INSTRUCTION: From the entries below, list each line with "deksel".

Collected data
---*---

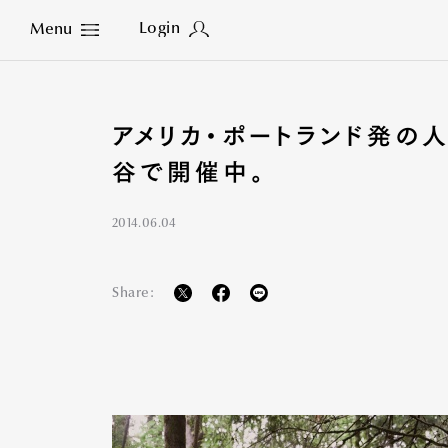
Login
Menu
Close
アメリカ・ポートランド発の人
谷で開催中。
2014.06.04
Share:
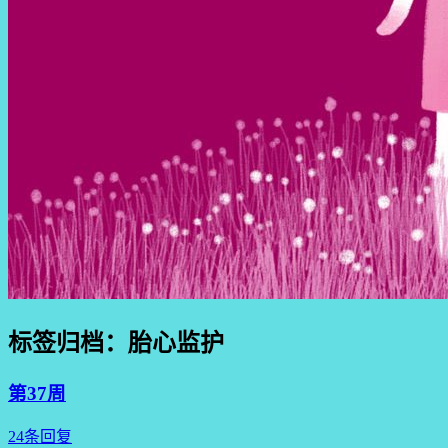
标签归档：
胎心监护
第37周
24条回复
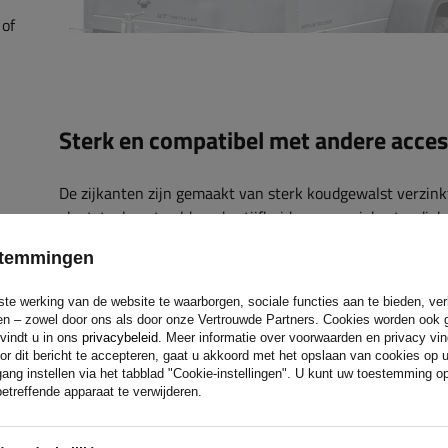
 of
Sterk en compatibel met andere acces
De zijkanten zijn gemaakt van sterk koudgewalst verzink
plaatstaal, wat voldoende stijfheid en corrosiebestendigh
garandeert. Nadat u ze op de aanhanger heeft geplaatst,
estemmingen
bovendien het volgende installeren:
ste werking van de website te waarborgen, sociale functies aan te bieden, ve
40 cm hoge gaaswanden
eren – zowel door ons als door onze Vertrouwde Partners. Cookies worden ook 
deksel met een frame van 80 cm hoog
 vindt u in ons
privacybeleid
. Meer informatie over voorwaarden en privacy vi
or dit bericht te accepteren, gaat u akkoord met het opslaan van cookies op 
nog eens 40 cm BIS zijden
ang instellen via het tabblad "Cookie-instellingen". U kunt uw toestemming 
platte deksel
etreffende apparaat te verwijderen.
waardoor een nog grotere laadruimte of extra beschermi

---*---

EXERCISE OUTPUT:
deksel met een frame van 80 cm hoog
platte deksel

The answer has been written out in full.